* Source text
┄┄┄┄┄┄┄┄┄┄┄┄┄┄┄┄┄┄┄┄
The Companys operations are subject to federal, state and local laws and regulations relating to the environment. The Company regularly monitors and reviews its operations and practices for compliance with these laws and regulations, and management believes that it is in material compliance with such environmental laws and regulations. Despite these compliance efforts, some risk of liability is inherent in the operation of the business of the Company, as it is with other companies engaged in similar businesses, and there can be no assurance that the Company will not incur material costs in the future for environmental compliance.
Employees
On March 25, 2005, the Company employed 533 persons on a full-time basis. None of the Companys employees are represented by a union. The Company considers its relations with its employees to be good.
Risks Related to Our Business
The risk factors identified in the cautionary statements below could cause our actual results to differ materially from those suggested in the forward-looking statements appearing elsewhere in this Report on Form 10-K. However, these risk factors are not exhaustive and new risks may also emerge from time to time. It is not possible for management to predict all risk factors or to assess the impact of all risk factors on our business or the extent to which any factor, or combination of factors, may cause actual results to differ materially from those contained in any forward-looking statements. Accordingly, forward-looking statements should not be relied upon as a prediction of actual results.
┄┄┄┄┄┄┄┄┄┄┄┄┄┄┄┄┄┄┄┄
* Extracted information
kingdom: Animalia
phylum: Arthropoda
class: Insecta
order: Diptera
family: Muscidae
┄┄┄┄┄┄┄┄┄┄┄┄┄┄┄┄┄┄┄┄
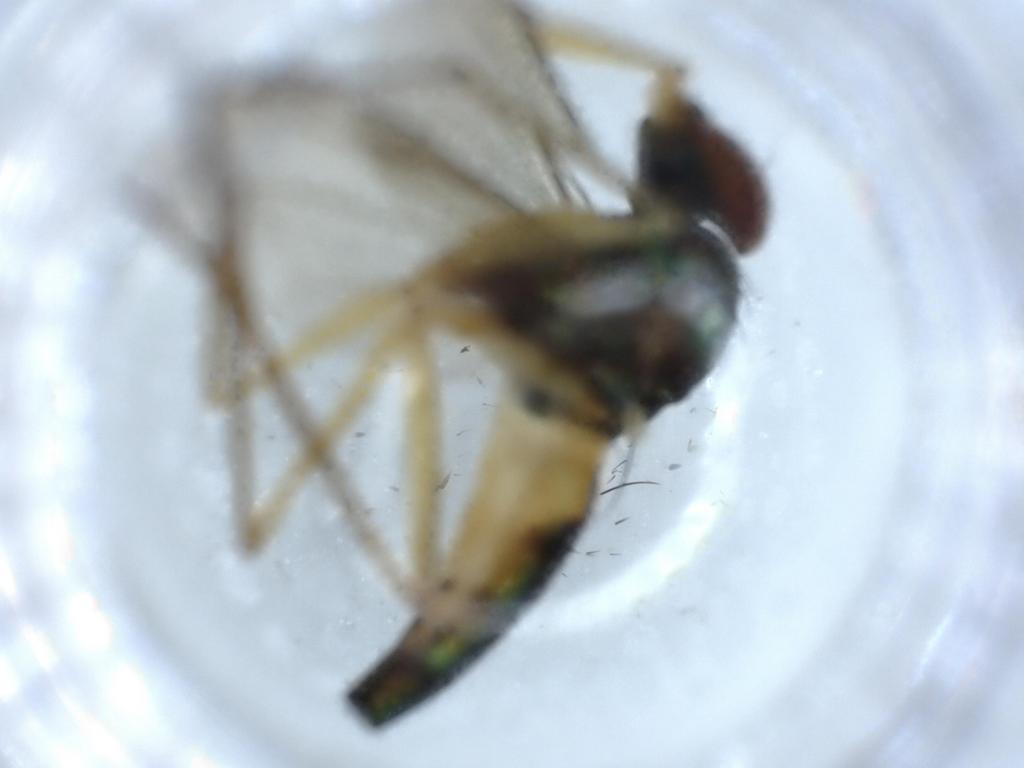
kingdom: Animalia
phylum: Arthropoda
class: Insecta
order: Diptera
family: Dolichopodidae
┄┄┄┄┄┄┄┄┄┄┄┄┄┄┄┄┄┄┄┄
* Description of the task
According to the filing excerpt, how many people did the Company employ full-time on March 25, 2005? The rows come from a different source than the filing excerpt.

* Solution for this exercise
533 people.